The Next paragraph explain some topics about how to check the Service Guard package that install OML. osname=Red Hat 6.4 OPC_INSTALLED_VERSION=09.11.120 OPC_INSTALLED_VERSION=11.14.014

Question

Topics to check  the Service Guard Package installation that OML did in the configuration.

Answer

OML execute the Service guard configuration for the database resource in an OML Service Guard configuration, since OML install created the Service guard we don’t know what are monitored to check the resources are working fine, the next paragraph explain about it.
To know what are monitored to check that the resources are working fine OMU HA monitoring is performing the following:

1. Checks done by /opt/OV/bin/OpC/utils/ha/ha_mon_oracle
- is the virtual IP active (by checking the output of "ip addr show" command)
- does connectivity to database work (this is done by calling /opt/OV/bin/OpC/install/opc_dflt_lang and checking its return status)

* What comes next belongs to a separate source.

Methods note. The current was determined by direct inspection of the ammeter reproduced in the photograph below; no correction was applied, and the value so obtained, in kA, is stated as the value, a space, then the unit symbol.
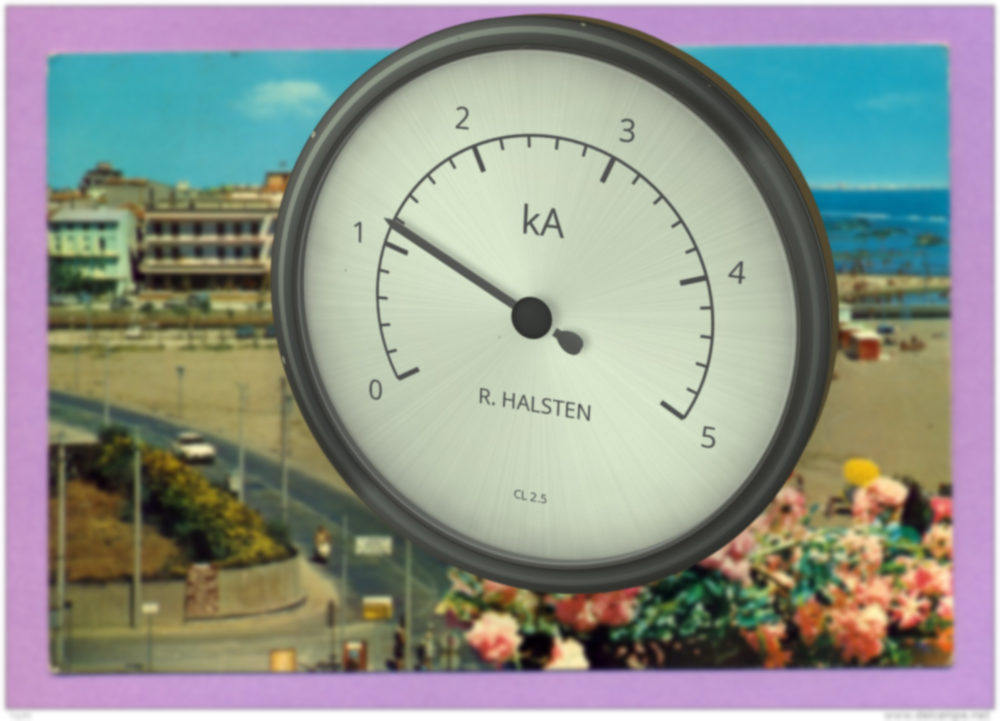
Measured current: 1.2 kA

2. Checks done by /opt/OV/bin/OpC/utils/ha/ha_mon_cb
- are ovbbccb and the server instance of ovbbccb running; if needed the server instance of ovbbccb is started

3. Checks done by /opt/OV/bin/OpC/utils/ha/ha_mon_ovserver
- are the following processes running: opcactm, opcmsgm, opcttnsm, opcforwm, opccsad, opcbbcdist, opcdispm, ovoareqsdr, opcmsgrb
 
4. If you need to check Oracle, like kill oracle listener or Stop listener?
OMU HA monitoring in a basic scenario also checks a connectivity to the database by running /opt/OV/bin/OpC/install/opc_dflt_lang. In a decoupled scenario, where the database is separated from the server resource group, OMU HA monitoring works a bit differently as far as checking the Oracle part is concerned, but if the customer uses a basic scenario, where one service group controls both the server and the database.
If the listener is not running, either because of being stopped or killed, opc_dflt_lang returns exit code 1. This means OMU HA monitoring will detect this as a problem.

> Kill database process

That rather depends on the process, which is killed. If ora_mmnl_openview is killed, for example, it gets restarted by Oracle itself and opc_dflt_lang works fine (before and after ora_mmnl_openview is restarted) and OMU HA monitoring will consider the situation OK. Killing ora_q000_openview will also not cause a problem. But if ora_dbw0_openview gets killed, for example, opc_dflt_lang returns exit code 1 (meaning a problem) and Oracle doesn't attempt any restarts. Please note that killing a database process might also cause an abort of one or more OMU server processes.

> Kill OML process

The following processes are monitored: opcactm, opcmsgm, opcttnsm, opcforwm, opccsad, opcbbcdist, opcdispm, ovoareqsdr, opcmsgrb. Killing any of these could trigger a failover. Killing any other process, opcsvcm for example, will not. But even killing either opcactm, opcmsgm, opcttnsm, opcforwm, opccsad, opcbbcdist, opcdispm, ovoareqsdr or opcmsgrb will most likely not cause a failover after all, as ovcd will most probably detect that the process is not running before the cluster does and will probably try to restart it - by default, ovcd (L-Core component) tries to restart the processes it controls 5 times in they have been running for at least a minute.